Personal information
- Born: September 22, 1921 Charleston, Arkansas, U.S.
- Died: August 20, 1969 (aged 47) Bethesda, Maryland, U.S.
- Listed height: 6 ft 7 in (2.01 m)
- Listed weight: 242 lb (110 kg)

Career information
- High school: Subiaco (AR)
- College: Notre Dame
- NFL draft: 1945: 3rd round, 23rd overall pick

Career history
- Washington Redskins (1945–1949);

Awards and highlights
- National champion (1943);

Career NFL statistics
- Games played: 55
- Games started: 26
- Fumble recoveries: 5
- Stats at Pro Football Reference

= John Adams (offensive lineman) =

American football player (1921–1969)

John William "Tree" Adams (September 22, 1921 - August 20, 1969) was an American professional football offensive lineman in the National Football League (NFL) for the Washington Redskins from 1945 to 1949. He played college football at the University of Notre Dame.

==Early life==
Adams was born in Charleston, Arkansas as one of ten children.
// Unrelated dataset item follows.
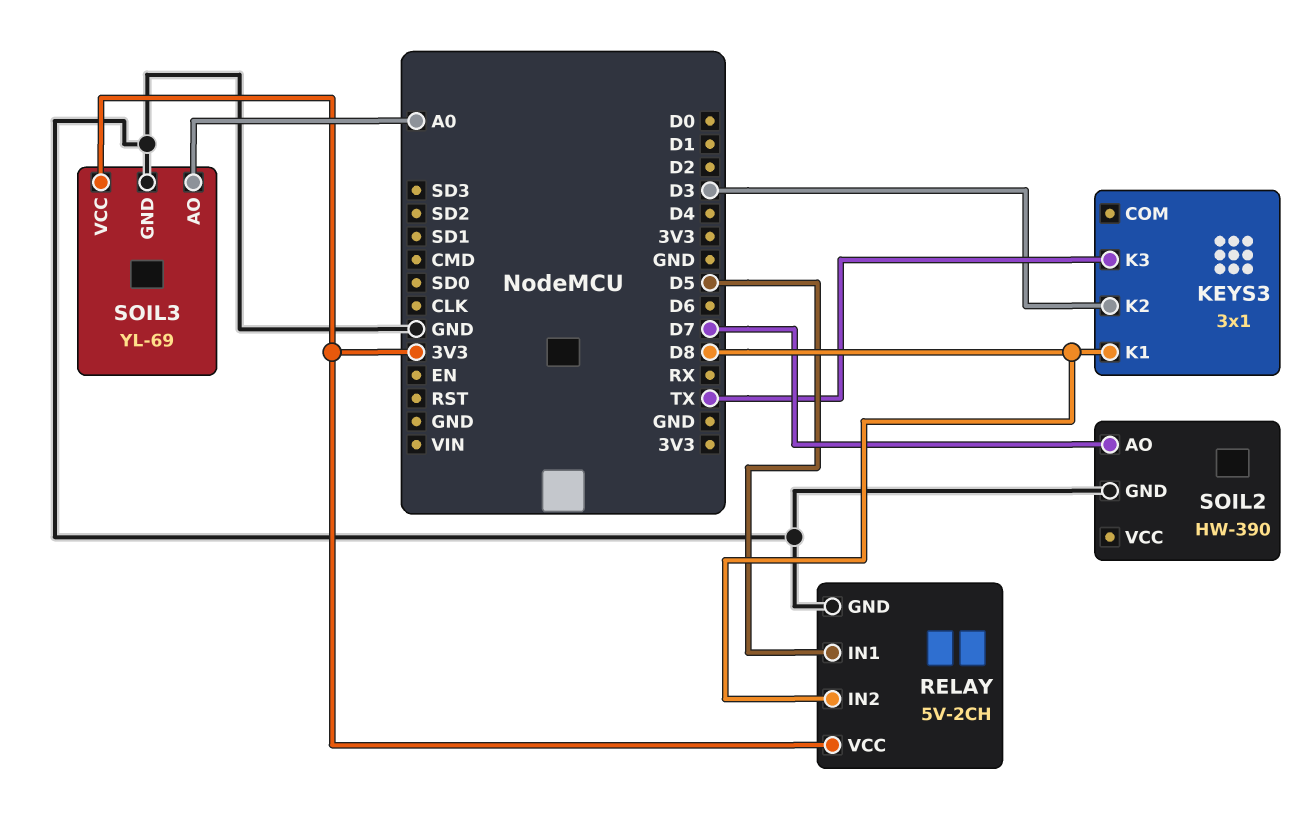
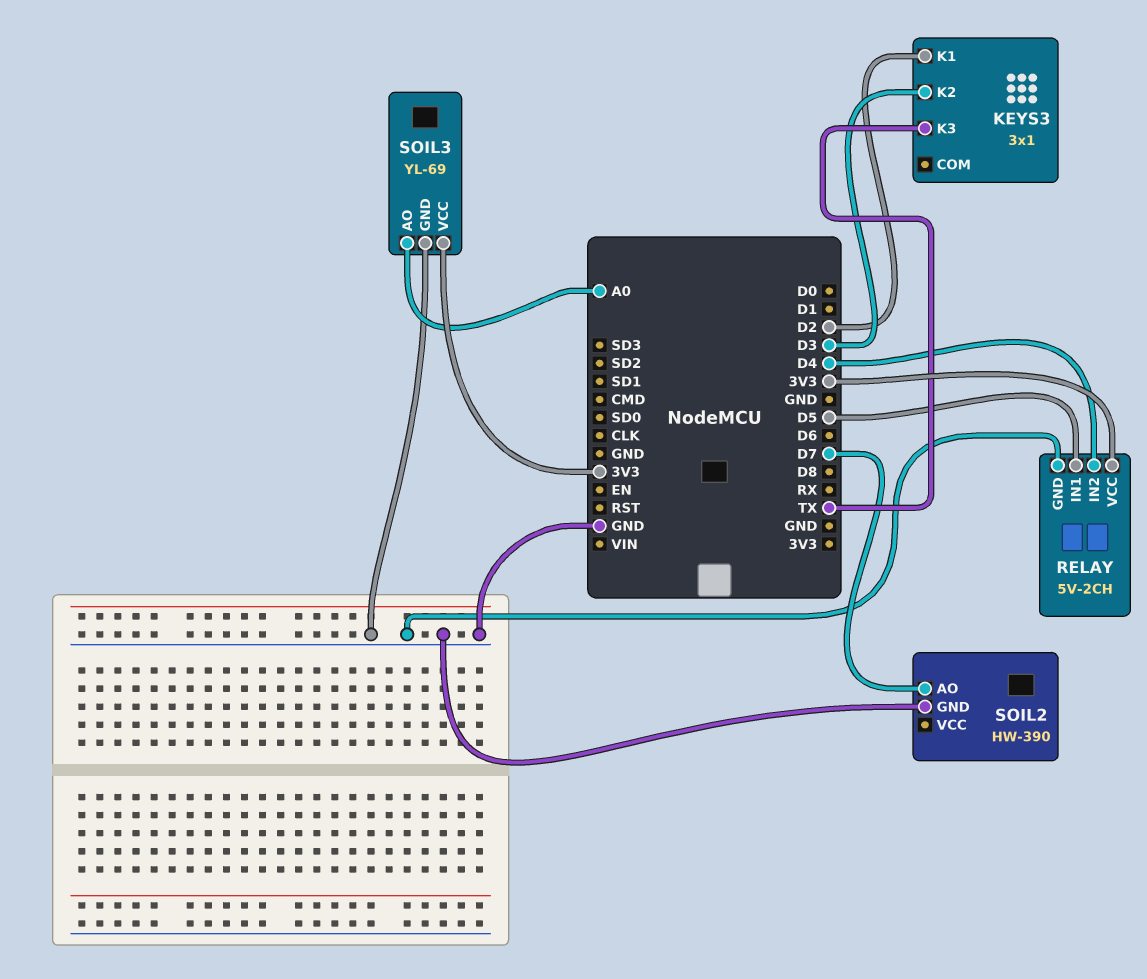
KEYS3 pin K1: D8 -> D2
RELAY pin IN2: D8 -> D4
He was considered normal size until he was 10, but then experienced a growth spurt during which he "shot up like a tree". He attended Subiaco Academy in Subiaco, Arkansas, where he played high school football and basketball.

==College career==
Adams played college football at the University of Notre Dame from 1942 to 1944. In 1943, he was the backup for Ziggy Czarobski on the 1943 championship team and then became the starting tackle in 1944.

==Professional career==
Adams was selected in the third round of the 1945 NFL draft by the Washington Redskins.